One reason for the butter boom has been an almost complete cessation of foreign imports. Last year butter prices were relatively high in the U. S., low in Europe. Big butter exporters like Denmark, Poland, Argentina and New Zealand were dumping over the 14-c--per-lb. U. S. tariff wall. Butter consumption follows purchasing power very closely, and Europe, particularly Britain and Germany, was then using oleomargarine. Even in the U. S. last year's high butter prices caused a rise in oleo production from 263,000,000 lb. in 1934 to 379,000,000 lb. in 1935. This year Britain is using more butter, Germany is bartering manufactured goods for butter, and Argentine butter production suffered from drought. Result: foreign butter is too dear to be profitably exported to the U. S.

With the weight of foreign dumping removed, U. S. markets were all set for any upward move when drought gave the starting signal. Sparse pastures have a direct effect on total milk production and even more on butter. Since fresh milk consumption continues at about the same level regardless, any reduction in the milk supply falls on the elastic margin provided by so-called "solid" milk--butter, cheese, ice cream. During the past few weeks the American Association of Creamery Butter Manufacturers has reported that weekly "makes" were running more than 16% below the same periods a year ago.
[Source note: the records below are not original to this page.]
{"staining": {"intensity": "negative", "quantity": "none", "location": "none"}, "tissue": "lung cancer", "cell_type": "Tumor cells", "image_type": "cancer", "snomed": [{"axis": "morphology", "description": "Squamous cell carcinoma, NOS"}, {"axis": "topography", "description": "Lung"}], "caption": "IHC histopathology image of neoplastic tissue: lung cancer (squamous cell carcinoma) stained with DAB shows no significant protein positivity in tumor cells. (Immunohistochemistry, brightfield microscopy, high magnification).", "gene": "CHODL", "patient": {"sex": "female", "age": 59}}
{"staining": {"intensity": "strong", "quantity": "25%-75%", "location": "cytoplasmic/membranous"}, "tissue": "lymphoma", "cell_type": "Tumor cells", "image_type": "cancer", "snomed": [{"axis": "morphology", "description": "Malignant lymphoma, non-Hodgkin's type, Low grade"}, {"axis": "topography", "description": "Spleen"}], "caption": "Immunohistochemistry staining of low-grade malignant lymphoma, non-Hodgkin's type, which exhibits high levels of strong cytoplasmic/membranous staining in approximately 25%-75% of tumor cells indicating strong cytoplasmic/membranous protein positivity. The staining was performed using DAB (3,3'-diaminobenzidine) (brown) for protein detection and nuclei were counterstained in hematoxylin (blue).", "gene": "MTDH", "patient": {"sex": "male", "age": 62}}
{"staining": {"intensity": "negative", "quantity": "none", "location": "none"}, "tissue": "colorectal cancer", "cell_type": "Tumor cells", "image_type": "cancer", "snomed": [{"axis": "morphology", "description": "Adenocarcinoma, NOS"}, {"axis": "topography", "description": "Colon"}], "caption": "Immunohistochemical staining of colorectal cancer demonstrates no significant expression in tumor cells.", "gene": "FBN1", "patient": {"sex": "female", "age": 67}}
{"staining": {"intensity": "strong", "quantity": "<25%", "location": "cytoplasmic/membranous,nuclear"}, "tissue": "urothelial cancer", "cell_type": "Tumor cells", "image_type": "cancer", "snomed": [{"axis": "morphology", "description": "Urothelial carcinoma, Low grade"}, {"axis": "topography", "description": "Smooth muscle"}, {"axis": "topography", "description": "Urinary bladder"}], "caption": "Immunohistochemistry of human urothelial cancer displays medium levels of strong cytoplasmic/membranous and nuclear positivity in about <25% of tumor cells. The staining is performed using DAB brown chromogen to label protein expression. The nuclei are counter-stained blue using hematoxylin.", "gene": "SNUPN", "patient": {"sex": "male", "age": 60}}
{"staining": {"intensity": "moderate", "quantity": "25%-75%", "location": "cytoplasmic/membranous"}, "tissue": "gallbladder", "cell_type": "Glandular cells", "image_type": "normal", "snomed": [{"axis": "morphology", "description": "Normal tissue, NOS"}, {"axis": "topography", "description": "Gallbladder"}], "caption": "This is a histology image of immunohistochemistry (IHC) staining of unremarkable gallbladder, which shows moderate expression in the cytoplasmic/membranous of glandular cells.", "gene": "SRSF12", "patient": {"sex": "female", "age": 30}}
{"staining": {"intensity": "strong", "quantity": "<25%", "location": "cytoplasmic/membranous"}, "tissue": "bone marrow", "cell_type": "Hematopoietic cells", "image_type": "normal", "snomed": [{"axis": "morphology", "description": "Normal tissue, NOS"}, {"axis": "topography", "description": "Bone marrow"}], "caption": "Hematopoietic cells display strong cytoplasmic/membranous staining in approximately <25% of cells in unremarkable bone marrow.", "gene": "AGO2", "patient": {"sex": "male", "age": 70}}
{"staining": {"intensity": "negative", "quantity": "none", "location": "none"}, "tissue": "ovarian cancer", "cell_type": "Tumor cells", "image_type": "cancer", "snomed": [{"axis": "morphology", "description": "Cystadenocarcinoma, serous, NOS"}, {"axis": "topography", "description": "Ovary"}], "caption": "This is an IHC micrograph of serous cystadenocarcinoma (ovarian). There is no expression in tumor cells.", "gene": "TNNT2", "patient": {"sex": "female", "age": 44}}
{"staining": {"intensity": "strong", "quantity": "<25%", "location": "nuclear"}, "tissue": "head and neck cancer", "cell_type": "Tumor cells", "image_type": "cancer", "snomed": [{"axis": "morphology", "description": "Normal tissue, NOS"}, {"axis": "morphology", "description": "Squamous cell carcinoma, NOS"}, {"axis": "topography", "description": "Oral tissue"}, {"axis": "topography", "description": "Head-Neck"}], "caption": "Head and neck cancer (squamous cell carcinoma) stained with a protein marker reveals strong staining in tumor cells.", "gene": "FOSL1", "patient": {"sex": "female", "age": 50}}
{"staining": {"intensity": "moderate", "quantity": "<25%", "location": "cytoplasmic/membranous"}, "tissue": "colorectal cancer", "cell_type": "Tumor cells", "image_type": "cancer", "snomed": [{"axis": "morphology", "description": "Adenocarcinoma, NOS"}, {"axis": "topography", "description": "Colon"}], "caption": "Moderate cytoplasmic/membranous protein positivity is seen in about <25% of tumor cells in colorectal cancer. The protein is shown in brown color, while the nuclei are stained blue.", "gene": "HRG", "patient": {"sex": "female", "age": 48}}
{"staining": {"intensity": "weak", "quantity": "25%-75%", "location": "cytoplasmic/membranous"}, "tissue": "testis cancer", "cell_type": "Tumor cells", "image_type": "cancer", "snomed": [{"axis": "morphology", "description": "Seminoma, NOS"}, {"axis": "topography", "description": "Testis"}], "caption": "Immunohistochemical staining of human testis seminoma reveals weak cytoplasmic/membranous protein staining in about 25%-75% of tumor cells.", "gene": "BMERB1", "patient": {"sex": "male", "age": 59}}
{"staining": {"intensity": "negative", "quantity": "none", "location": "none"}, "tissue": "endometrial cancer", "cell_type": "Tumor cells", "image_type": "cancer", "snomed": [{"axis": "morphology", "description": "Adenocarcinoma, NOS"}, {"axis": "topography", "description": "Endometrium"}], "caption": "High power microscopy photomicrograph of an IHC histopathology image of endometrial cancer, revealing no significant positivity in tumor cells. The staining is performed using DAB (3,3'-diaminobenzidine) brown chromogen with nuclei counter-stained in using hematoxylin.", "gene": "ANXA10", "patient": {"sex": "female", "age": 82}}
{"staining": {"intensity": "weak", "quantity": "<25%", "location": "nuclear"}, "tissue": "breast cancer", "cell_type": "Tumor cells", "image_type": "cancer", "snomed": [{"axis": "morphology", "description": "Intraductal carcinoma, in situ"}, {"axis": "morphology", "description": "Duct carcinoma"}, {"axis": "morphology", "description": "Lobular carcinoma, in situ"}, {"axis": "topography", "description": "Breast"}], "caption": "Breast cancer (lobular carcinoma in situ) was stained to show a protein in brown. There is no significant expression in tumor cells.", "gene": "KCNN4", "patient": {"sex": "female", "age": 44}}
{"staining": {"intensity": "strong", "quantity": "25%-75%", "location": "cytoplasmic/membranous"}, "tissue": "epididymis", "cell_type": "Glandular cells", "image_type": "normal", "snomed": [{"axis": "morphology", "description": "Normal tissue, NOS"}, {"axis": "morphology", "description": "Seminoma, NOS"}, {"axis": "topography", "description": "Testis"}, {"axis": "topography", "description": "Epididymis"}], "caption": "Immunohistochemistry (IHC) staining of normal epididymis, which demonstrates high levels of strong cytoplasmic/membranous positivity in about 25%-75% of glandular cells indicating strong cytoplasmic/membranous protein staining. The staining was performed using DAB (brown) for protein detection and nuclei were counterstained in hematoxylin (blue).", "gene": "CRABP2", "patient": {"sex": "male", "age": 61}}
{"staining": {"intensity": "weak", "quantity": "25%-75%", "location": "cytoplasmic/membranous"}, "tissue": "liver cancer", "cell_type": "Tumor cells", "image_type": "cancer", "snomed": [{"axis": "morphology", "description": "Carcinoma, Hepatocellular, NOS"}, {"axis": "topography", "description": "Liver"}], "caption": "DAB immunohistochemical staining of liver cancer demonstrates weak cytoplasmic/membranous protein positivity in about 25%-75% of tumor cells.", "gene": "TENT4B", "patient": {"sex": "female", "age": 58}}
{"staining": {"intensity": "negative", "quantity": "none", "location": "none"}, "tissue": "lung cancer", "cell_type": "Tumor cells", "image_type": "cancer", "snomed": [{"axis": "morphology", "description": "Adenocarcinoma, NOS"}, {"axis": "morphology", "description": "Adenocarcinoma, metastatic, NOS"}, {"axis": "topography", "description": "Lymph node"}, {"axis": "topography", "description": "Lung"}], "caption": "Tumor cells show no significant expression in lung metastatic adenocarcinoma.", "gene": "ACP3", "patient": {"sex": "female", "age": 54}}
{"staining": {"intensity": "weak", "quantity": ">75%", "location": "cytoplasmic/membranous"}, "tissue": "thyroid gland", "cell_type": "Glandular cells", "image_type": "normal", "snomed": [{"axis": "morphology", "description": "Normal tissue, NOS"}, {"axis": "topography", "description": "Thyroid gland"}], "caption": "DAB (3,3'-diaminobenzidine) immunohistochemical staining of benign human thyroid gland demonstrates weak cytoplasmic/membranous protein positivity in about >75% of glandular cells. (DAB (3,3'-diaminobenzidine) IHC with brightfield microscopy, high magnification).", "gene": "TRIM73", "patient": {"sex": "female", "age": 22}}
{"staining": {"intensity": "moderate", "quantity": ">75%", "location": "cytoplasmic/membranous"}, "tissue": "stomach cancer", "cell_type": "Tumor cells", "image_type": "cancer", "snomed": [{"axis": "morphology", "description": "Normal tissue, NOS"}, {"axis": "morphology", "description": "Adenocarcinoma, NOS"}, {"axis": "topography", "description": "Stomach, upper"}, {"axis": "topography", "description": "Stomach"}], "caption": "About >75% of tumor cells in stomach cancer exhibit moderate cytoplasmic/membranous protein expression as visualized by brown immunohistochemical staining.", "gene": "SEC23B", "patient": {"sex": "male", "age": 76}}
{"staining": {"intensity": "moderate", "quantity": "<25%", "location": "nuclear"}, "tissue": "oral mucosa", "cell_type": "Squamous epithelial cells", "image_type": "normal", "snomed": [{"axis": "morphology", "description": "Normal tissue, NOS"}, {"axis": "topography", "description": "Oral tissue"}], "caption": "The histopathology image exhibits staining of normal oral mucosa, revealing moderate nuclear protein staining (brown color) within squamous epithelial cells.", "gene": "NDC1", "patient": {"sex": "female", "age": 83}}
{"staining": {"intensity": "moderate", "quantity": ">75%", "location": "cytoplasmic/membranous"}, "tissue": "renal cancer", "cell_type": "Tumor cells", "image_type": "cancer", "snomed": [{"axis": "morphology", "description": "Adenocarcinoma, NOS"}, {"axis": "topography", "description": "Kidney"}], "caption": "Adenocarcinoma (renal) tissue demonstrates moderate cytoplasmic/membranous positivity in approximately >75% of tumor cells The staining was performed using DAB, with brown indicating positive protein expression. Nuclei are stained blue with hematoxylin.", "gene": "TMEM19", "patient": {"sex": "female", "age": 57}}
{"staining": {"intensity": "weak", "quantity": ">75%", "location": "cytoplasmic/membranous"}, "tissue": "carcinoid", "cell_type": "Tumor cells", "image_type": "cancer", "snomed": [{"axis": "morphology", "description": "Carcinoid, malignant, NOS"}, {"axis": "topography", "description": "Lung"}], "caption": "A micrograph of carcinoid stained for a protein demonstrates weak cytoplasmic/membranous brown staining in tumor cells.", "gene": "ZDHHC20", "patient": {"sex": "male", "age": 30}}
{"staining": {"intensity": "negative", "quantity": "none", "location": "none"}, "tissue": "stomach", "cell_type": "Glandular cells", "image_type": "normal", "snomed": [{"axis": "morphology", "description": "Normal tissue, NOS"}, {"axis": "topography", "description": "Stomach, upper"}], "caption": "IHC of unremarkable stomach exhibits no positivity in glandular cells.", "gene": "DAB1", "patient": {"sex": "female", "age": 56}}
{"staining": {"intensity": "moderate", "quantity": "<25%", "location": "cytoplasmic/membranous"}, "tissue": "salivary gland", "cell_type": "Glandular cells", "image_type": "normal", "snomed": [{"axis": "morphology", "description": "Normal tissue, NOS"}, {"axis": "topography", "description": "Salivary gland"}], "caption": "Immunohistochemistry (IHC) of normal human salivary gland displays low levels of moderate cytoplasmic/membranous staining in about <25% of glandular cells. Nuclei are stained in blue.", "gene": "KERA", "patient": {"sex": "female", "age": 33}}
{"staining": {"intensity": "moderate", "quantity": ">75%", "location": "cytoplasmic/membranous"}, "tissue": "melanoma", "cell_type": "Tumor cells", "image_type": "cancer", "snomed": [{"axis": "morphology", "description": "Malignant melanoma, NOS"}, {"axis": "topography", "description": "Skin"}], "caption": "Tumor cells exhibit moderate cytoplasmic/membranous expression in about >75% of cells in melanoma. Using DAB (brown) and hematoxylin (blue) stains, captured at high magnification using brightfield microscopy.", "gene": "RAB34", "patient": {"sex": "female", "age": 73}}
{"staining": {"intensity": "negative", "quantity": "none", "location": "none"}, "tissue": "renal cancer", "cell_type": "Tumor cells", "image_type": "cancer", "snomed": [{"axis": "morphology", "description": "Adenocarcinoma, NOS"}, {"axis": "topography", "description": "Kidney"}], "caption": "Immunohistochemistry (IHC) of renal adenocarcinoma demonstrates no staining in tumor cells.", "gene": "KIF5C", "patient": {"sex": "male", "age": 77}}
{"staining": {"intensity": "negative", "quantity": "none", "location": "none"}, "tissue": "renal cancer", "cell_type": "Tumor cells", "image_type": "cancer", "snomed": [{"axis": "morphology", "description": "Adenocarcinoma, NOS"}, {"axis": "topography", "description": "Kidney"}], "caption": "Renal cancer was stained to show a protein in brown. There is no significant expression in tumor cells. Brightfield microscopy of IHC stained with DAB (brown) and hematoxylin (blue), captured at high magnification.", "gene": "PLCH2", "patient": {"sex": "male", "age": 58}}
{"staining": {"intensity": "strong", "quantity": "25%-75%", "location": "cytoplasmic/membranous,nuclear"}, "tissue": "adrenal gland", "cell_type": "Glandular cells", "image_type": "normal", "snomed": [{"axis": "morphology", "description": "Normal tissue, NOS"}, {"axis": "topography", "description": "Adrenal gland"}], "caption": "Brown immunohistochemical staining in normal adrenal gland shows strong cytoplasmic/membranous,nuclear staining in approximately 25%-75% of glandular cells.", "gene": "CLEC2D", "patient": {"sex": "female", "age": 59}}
Drought not only affects summer pastures but reduces the quantity & quality of winter feed like hay and ensilage. Farmers feed their stock less grain because of its high cost, consequently get less milk. In stricken areas some cows have to be butchered that the rest may live. There are 1,400,000 fewer milk cows in the U. S. today than in the peak year 1933, the total being 25,600,000 about one cow to every five citizens. Though thousands of animals have been slaughtered in an effort to stamp out Bang's disease (contagious abortion), no small part of that reduction was due to the drought of 1934.